>>>>>

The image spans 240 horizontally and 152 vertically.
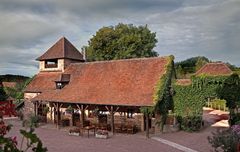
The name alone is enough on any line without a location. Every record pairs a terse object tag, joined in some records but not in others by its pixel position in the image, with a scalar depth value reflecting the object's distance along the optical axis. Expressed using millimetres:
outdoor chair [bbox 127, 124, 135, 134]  17215
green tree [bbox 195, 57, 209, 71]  43474
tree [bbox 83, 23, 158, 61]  33850
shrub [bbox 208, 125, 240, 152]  9843
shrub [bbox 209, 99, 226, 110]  28449
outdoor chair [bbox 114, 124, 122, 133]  17735
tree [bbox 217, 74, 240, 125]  17679
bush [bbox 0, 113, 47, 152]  4086
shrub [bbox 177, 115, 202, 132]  17459
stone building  17818
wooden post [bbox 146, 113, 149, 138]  16054
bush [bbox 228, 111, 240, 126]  17947
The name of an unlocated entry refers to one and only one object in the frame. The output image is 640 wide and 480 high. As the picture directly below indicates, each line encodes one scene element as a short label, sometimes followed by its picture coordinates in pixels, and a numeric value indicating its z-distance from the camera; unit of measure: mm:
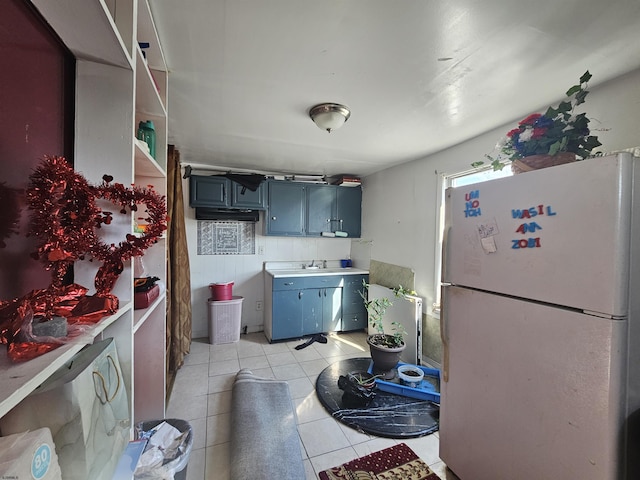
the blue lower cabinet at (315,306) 3332
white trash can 3250
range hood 3352
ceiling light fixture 1817
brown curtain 2391
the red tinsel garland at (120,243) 772
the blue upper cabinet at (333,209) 3762
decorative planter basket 1209
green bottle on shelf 1301
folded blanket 1466
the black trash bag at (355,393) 2127
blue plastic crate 2172
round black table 1859
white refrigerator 903
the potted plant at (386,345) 2441
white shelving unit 525
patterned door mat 1502
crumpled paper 1138
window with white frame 2609
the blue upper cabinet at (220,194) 3252
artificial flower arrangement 1187
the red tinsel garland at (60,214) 601
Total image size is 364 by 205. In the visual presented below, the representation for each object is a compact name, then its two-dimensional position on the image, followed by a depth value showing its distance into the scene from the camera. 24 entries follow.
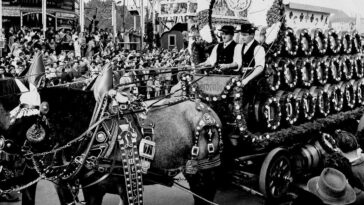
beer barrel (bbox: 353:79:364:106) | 8.23
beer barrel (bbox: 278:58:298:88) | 6.39
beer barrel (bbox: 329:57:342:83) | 7.55
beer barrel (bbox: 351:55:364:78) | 8.22
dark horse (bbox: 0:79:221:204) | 4.35
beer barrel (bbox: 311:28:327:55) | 7.07
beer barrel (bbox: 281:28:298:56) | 6.37
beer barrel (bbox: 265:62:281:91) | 6.06
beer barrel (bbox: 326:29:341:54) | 7.47
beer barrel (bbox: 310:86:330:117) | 7.08
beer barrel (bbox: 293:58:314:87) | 6.77
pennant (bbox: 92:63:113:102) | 4.48
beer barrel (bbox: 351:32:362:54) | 8.24
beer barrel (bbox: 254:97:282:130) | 6.04
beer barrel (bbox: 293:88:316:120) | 6.72
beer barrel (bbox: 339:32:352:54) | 7.84
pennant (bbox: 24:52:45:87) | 4.72
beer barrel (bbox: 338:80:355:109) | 7.83
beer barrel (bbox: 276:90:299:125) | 6.41
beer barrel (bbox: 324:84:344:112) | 7.42
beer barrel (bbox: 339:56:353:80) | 7.87
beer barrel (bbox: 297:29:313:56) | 6.74
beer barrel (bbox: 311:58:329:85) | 7.15
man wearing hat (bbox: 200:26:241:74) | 6.26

<<<<<

§ **Aim of the task**: Pictures aside, return all of the material exactly as written.

§ **Expected answer**:
The image spans 240 horizontally and 152 vertically.
The name alone is enough on any line without a location. Every record pairs a terse object tag, joined in some records but not in others by its pixel position in the image, with a scalar depth value reflecting the object's distance along the optical axis. Expressed using millimetres:
outdoor chair [bbox 127, 124, 135, 134]  17215
green tree [bbox 195, 57, 209, 71]  43474
tree [bbox 83, 23, 158, 61]  33850
shrub [bbox 208, 125, 240, 152]  9843
shrub [bbox 209, 99, 226, 110]  28449
outdoor chair [bbox 114, 124, 122, 133]  17735
tree [bbox 217, 74, 240, 125]  17679
bush [bbox 0, 113, 47, 152]  4086
shrub [bbox 177, 115, 202, 132]  17459
stone building  17818
wooden post [bbox 146, 113, 149, 138]  16054
bush [bbox 228, 111, 240, 126]  17947
The name of an unlocated entry refers to one and only one object in the frame. The output image is 640 wide and 480 high. As the picture directly below indicates, each line encodes one scene element as a short label, sometimes followed by its picture coordinates in pixels, and a numeric value indicating its z-distance from the camera; unit of measure: mm:
the blue lower cabinet at (315,306) 3332
white trash can 3250
range hood 3352
ceiling light fixture 1817
brown curtain 2391
the red tinsel garland at (120,243) 772
the blue upper cabinet at (333,209) 3762
decorative planter basket 1209
green bottle on shelf 1301
folded blanket 1466
the black trash bag at (355,393) 2127
blue plastic crate 2172
round black table 1859
white refrigerator 903
the potted plant at (386,345) 2441
white shelving unit 525
patterned door mat 1502
crumpled paper 1138
window with white frame 2609
the blue upper cabinet at (220,194) 3252
artificial flower arrangement 1187
the red tinsel garland at (60,214) 601
Total image size is 364 by 205. In the visual presented below, the representation for each object is a compact name, then its two-dimensional position on the image, followed by a depth value showing its distance into the scene from the camera. 24 entries follow.
beer barrel (bbox: 353:79:364:106) | 8.23
beer barrel (bbox: 278:58:298:88) | 6.39
beer barrel (bbox: 329:57:342:83) | 7.55
beer barrel (bbox: 351:55:364:78) | 8.22
dark horse (bbox: 0:79:221:204) | 4.35
beer barrel (bbox: 311:28:327:55) | 7.07
beer barrel (bbox: 281:28:298:56) | 6.37
beer barrel (bbox: 265:62:281:91) | 6.06
beer barrel (bbox: 326:29:341:54) | 7.47
beer barrel (bbox: 310:86:330:117) | 7.08
beer barrel (bbox: 293:58:314:87) | 6.77
pennant (bbox: 92:63:113:102) | 4.48
beer barrel (bbox: 351:32:362:54) | 8.24
beer barrel (bbox: 254:97:282:130) | 6.04
beer barrel (bbox: 293:88:316:120) | 6.72
beer barrel (bbox: 339:32:352:54) | 7.84
pennant (bbox: 24:52:45:87) | 4.72
beer barrel (bbox: 338:80:355:109) | 7.83
beer barrel (bbox: 276:90:299:125) | 6.41
beer barrel (bbox: 324:84:344:112) | 7.42
beer barrel (bbox: 339:56:353:80) | 7.87
beer barrel (bbox: 297:29:313:56) | 6.74
beer barrel (bbox: 311:58:329:85) | 7.15
man wearing hat (bbox: 200:26:241:74) | 6.26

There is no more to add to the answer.